%%

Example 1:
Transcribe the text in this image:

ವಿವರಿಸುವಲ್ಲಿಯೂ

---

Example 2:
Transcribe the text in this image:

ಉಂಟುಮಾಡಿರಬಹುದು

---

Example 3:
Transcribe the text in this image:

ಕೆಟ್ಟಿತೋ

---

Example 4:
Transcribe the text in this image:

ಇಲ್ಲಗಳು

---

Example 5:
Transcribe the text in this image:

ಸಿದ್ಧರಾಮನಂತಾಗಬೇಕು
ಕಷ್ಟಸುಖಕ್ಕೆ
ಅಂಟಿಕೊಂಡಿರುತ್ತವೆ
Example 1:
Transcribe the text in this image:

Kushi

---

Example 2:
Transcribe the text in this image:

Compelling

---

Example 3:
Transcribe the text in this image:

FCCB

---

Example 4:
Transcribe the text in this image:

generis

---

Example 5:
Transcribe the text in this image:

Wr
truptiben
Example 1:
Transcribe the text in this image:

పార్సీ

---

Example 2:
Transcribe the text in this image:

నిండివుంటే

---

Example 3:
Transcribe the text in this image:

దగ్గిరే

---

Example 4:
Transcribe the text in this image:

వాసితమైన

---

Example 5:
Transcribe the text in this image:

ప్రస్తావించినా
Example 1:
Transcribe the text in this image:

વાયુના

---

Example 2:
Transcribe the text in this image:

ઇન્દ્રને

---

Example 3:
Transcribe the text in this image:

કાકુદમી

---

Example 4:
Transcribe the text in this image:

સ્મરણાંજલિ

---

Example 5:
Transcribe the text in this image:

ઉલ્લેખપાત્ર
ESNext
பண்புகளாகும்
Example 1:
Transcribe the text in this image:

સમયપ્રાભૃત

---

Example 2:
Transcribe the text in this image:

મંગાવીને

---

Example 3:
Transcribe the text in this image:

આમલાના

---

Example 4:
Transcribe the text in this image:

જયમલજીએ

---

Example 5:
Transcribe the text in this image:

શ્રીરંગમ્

%%

Set the entries down again precisely as they were given.

-- Response area --
Example 1:
Transcribe the text in this image:

ವಿವರಿಸುವಲ್ಲಿಯೂ

---

Example 2:
Transcribe the text in this image:

ಉಂಟುಮಾಡಿರಬಹುದು

---

Example 3:
Transcribe the text in this image:

ಕೆಟ್ಟಿತೋ

---

Example 4:
Transcribe the text in this image:

ಇಲ್ಲಗಳು

---

Example 5:
Transcribe the text in this image:

ಸಿದ್ಧರಾಮನಂತಾಗಬೇಕು
ಕಷ್ಟಸುಖಕ್ಕೆ
ಅಂಟಿಕೊಂಡಿರುತ್ತವೆ
Example 1:
Transcribe the text in this image:

Kushi

---

Example 2:
Transcribe the text in this image:

Compelling

---

Example 3:
Transcribe the text in this image:

FCCB

---

Example 4:
Transcribe the text in this image:

generis

---

Example 5:
Transcribe the text in this image:

Wr
truptiben
Example 1:
Transcribe the text in this image:

పార్సీ

---

Example 2:
Transcribe the text in this image:

నిండివుంటే

---

Example 3:
Transcribe the text in this image:

దగ్గిరే

---

Example 4:
Transcribe the text in this image:

వాసితమైన

---

Example 5:
Transcribe the text in this image:

ప్రస్తావించినా
Example 1:
Transcribe the text in this image:

વાયુના

---

Example 2:
Transcribe the text in this image:

ઇન્દ્રને

---

Example 3:
Transcribe the text in this image:

કાકુદમી

---

Example 4:
Transcribe the text in this image:

સ્મરણાંજલિ

---

Example 5:
Transcribe the text in this image:

ઉલ્લેખપાત્ર
ESNext
பண்புகளாகும்
Example 1:
Transcribe the text in this image:

સમયપ્રાભૃત

---

Example 2:
Transcribe the text in this image:

મંગાવીને

---

Example 3:
Transcribe the text in this image:

આમલાના

---

Example 4:
Transcribe the text in this image:

જયમલજીએ

---

Example 5:
Transcribe the text in this image:

શ્રીરંગમ્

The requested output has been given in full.